Saturday, 27 September 2014

Mother Country Music Loving, Part four.


This will be my fourth(duh!) part of writing about bands from Iceland. If you'd like to catch up here is Number One, Number Two and Number Three.


Ask The Slave, 2010
Ask the Slave, is an Avant-Garde metal band. I first heard of them and heard them when I attended Eistnaflug in 2008. The little I do remember from my alcohol induced haze was that I really enjoyed their music. Someone had remarked that they were the Icelandic version of Faith No More, I personally after listening to them would say that they are more akin to Mr. Bungle. There are a lot of genre lumped together into one song, lots of rhythms shifts and melody changes, but most of those don't sound out of place or forced. Valurs vocal does sound like he went to the Mike Patton school of Vocal Tormenting. He's easily the most versatile singer to come from Iceland. But everything he does regarding the singing is for the betterment of the song. Which is the wonderful thing about this band, while Valur could/would/should be the stand-out member, but he isn't. They all function like a well oiled machine, if one of the other instruments would be taken of the songs it would fall to pieces.

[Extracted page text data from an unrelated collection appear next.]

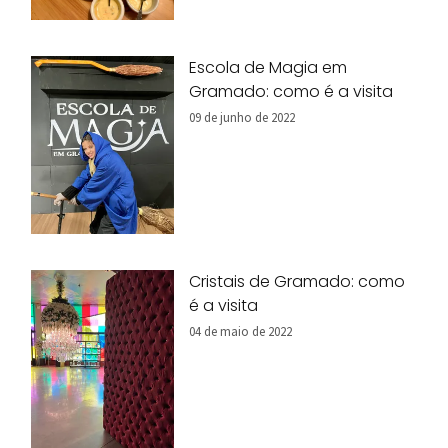
Escola de Magia em
Gramado: como é a visita
09 de junho de 2022
Cristais de Gramado: como
é a visita
04 de maio de 2022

So far there are two albums, "Kiss Your Chora" and  "The Order of Things" out and one B-Side collection called "The King of Prunes", with a new LP, called "Good People, Bad Things" which is meant to be out next year. And yes I am looking forward to it. They also make some excellent music video's for example the song "Sleep Now" which sounds like a lovely ballad up until you watch the video and realise how creepy it actually is. It is one of those instances where the video makes a good song great.
Both their albums while being all over the place manage to suck you in and keep your interest throughout. And I personally am looking forward to the day when they open up for Mr. Bungle and Mike Patton walks on the stage then drops the mike stating he can't keep up.



Dr. Spock
Dr Spock, is a very unusual rock. Again we are looking at the Avant-Garde section of things. Most of all it is plain and simple good fun rock and roll or in their own words "Heavy Metal Cabaret with a dash of Surf-Porn Cartoon Funky Polka". By all accounts their concerts are once in a lifetime experience. Which doesn't really surprise me, in their ranks they've got the gruff voice from HAM, who continues barking orders and sounding like he's cursing the entire world. In the most jovial manner of course. It is very chaotic music that is on display, but at the same time even with my rather low-fi laptop speakers I feel like dancing like a mad cow and thrash my living room, the song "Sons of Ecuador" being the perfect example of this manic musical genius that is going on. But as far as I can see nothing new has appeared since 2008, which is a crying shame. But even with a short life they've left a long lasting legacy and much like HAM their reputation seems to be growing with their absence. And if only they had actually got into Eurovision with their song. It would have been perfect. But Ottar Proppee finally did manage to perform on the big stage in 2014.





Börn
Börn, now there is a certain amount of nepotism going on here in the sense that I probably wouldn't have given this band a chance if it didn't include family members. But to be clear I don't write blogs  about a band that I don't like. It just so happens that this band includes my youngest sister on vocals and her boyfriend on the drums. They have been playing together in various forms of punk bands. The earliest incarnation that I know of was Tentacles of Doom, which then got changed into Norn, but they had to reconsider their name choices when it turned out that there is a black metal band in Iceland using the same name. So here we've ended up with Börn. And unfortunately I giggle probably way more then I should when I type in the url of their BandCamp site. On the whole I'm not a big fan of the punk scene. Never have been though of course like other genre's there are always bands that manage to captivate my attention. Börn being one of them. What this album reminds me mostly of are the first two albums by Killing Joke. There is this almost joyous tribalism running throughout this smog of despair. It all sounds exceptionally simple, all the instruments seem to be geared towards being rhythmic and, well, dancable. Alexandra barks out her lyrics with pure unbristled ferocious commanding singing, all about self-reliance, equality and independence. On this album she sounds like she could and should command armies. It would be great to see them and It Hurts To Be Dead play at the same gig.